E, mais uma vez Miranda percebe que está sendo cruel e injusta com a garota que aparentemente só quer o seu bem, por alguma razão desconhecida, apenas parece querer o seu bem, então ela para de castigar a garota com tarefas desnecessárias.

O expediente termina diferente de como começou, a animosidade da Miranda pareceu dar lugar à tranquilidade de uma mente nada silenciosa. Quem visse Miranda trabalhando, nem imaginaria que ela estava sofrendo tanto. Apenas Andreah sabia o quão mal Miranda estava.

— Vamos! — Miranda para em frente à mesa da garota que se assusta com a fala da mulher.

Andreah apenas balança a cabeça em concordância e com um balançar agitado de cabeça, ela começa a desligar seu computador e pegar suas coisas, seguida da bolsa e casaco da editora.

O silêncio dentro do carro que Roy dirige é palpável, Andreah mentalmente se cobra se deveria falar alguma coisa para tranquilizar e encorajar a editora de que a terapia será um passo importante para ela, mas, ela sabe que Miranda já sabe disso, e sabe que a editora odeia engodos.

O carro para em frente ao prédio, Andreah parece mais nervosa que Miranda, mas, a editora está nervosa, ela só não é expressiva como a Andreah. Então pela primeira vez as duas dividem o elevador. Os ombros resvalando despretensiosamente faz a tensão do ambiente ficar ainda mais complexa para dois corpos que parecem gostar dessa proximidade. A porta metálica se abre e Miranda não disfarça a satisfação de não ver a secretária do terapeuta aguardando tal como ela havia pedido para Andreah. Ela não queria ninguém além dele como conhecimento de que ela estava buscando terapia. Havia um tabu muito grande dentro da editora em relação à busca de tratamento psicológico.

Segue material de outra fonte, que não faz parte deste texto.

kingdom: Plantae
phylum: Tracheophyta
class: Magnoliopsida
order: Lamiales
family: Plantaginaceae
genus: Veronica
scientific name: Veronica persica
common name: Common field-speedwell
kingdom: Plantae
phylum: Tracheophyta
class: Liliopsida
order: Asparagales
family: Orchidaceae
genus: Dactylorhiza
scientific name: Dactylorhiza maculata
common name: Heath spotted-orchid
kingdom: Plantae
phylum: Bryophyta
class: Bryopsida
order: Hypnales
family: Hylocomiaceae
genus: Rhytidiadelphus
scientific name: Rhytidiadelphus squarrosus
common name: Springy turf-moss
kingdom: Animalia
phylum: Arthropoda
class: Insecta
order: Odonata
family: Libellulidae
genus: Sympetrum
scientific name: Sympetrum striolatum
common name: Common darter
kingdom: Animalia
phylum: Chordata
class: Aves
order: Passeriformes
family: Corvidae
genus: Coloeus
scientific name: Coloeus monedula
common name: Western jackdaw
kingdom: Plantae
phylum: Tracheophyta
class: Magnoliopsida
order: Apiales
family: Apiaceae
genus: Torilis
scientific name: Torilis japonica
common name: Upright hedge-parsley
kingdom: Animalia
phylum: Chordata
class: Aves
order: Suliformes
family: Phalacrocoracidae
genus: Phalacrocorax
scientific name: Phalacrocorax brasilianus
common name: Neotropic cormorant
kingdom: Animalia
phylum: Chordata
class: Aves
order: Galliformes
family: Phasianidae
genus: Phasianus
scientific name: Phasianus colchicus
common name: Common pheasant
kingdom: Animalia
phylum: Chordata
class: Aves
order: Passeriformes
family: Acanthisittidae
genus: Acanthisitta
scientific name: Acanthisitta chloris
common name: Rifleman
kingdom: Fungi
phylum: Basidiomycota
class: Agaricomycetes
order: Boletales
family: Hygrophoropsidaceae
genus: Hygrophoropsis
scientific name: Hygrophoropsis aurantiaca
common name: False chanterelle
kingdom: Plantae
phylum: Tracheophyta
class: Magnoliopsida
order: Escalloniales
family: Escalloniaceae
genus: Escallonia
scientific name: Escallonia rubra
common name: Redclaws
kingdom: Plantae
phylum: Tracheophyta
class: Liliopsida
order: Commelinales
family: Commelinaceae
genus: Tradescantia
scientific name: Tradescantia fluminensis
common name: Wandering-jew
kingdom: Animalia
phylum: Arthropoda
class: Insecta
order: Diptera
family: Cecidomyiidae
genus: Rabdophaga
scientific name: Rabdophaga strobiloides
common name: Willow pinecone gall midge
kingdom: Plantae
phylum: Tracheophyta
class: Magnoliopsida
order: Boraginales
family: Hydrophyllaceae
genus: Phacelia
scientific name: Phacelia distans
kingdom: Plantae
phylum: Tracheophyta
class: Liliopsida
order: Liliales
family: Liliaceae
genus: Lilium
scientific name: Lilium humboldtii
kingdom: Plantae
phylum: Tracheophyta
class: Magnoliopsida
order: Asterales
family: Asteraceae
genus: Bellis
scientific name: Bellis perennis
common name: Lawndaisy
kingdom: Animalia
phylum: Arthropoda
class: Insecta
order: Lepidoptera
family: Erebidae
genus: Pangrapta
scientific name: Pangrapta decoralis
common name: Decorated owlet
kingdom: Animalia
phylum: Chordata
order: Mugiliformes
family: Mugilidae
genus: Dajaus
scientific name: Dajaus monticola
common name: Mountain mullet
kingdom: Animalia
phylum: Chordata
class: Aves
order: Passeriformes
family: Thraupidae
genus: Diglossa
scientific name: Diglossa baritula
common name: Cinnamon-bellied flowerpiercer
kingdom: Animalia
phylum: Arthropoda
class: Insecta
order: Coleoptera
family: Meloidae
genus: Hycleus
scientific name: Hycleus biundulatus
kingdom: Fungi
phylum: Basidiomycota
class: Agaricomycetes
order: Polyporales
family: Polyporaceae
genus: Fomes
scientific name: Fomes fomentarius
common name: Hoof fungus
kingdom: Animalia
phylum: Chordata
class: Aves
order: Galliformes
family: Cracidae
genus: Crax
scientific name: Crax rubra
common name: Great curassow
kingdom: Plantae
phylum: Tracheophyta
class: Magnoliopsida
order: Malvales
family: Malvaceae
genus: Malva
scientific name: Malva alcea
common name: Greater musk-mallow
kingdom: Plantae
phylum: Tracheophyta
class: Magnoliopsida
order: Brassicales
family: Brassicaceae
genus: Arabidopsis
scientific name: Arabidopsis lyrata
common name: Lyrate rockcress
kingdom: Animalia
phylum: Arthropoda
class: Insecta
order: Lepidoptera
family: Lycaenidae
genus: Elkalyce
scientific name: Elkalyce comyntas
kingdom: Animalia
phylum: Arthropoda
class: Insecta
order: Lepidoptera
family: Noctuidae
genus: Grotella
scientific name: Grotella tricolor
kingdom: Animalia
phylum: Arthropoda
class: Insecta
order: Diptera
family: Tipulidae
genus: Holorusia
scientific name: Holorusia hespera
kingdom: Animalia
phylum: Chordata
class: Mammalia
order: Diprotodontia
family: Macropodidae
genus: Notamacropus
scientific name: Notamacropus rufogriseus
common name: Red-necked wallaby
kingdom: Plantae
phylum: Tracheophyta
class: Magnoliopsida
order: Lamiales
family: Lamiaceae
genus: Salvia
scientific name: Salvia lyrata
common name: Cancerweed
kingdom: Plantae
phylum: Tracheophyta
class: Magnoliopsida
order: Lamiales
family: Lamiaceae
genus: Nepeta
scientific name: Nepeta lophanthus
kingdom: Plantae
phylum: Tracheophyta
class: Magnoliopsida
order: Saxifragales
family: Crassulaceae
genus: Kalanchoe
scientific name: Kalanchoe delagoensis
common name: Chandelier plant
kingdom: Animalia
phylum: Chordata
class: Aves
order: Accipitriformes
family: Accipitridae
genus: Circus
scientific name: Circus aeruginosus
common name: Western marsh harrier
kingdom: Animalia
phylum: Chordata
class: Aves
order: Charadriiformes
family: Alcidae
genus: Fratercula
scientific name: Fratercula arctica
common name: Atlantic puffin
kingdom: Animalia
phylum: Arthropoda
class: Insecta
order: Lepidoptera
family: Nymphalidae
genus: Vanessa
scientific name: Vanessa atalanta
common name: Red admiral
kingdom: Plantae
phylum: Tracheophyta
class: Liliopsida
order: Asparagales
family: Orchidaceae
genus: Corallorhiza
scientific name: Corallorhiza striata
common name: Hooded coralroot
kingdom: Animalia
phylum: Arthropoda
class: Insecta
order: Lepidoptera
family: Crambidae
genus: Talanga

Um bater na porta foi suficiente para aparecer um senhor de óculos de grau abrindo a porta. Ele dá espaço para a editora entrar.

— Eu vou esperar aqui fora. — Andreah fala docemente.

— Não! — Miranda é categórica ao olhar para a garota e com um simples olhar fazê-la entrar imediatamente.

O homem guia as duas para sentarem enquanto ele se acomoda em sua poltrona, ele busca os dados da Miranda e as observações que Andreah deixou.

— Eu pensei que fosse terapia individual e não de casal, me desculpe. — O homem fala sorrindo sem jeito.

As bochechas da Andreah ganharam uma vermelhidão imediata, o que não passa despercebido pelo terapeuta, enquanto Miranda, apenas morde a parte interna do lábio inferior e meneia a cabeça.

— Não somos um casal — A timidez da Andreah é percebida por ele — E-eu vim dar apoio.

O homem balança a cabeça em concordância e então dirige sua atenção a Miranda que depois do "Não" seguiu em total silêncio.

— Perder alguém que se ama é muito traumático, ainda mais quando se trata de filhos. — Ele fala de maneira acolhedora seguindo as instruções da Andreah sobre tentar ser objetivo após se apresentar para a mulher.

Andreah não precisou olhar para Miranda para sentir a mulher tensionar. Sua mão trêmula e delicada hesitou por um momento, antes de buscar a mão fria e pálida da editora. Sem desviar o olhar, Andreah entrelaçou seus dedos aos de Miranda, transmitindo silenciosamente todo o seu apoio e empatia. O contato era um anseio desesperado de conforto, uma tentativa de ancorar Miranda no presente, mesmo que por um breve instante. O terapeuta observou o gesto com atenção, registrando em sua mente a profundidade daquela conexão silenciosa, fazendo sua primeira anotação.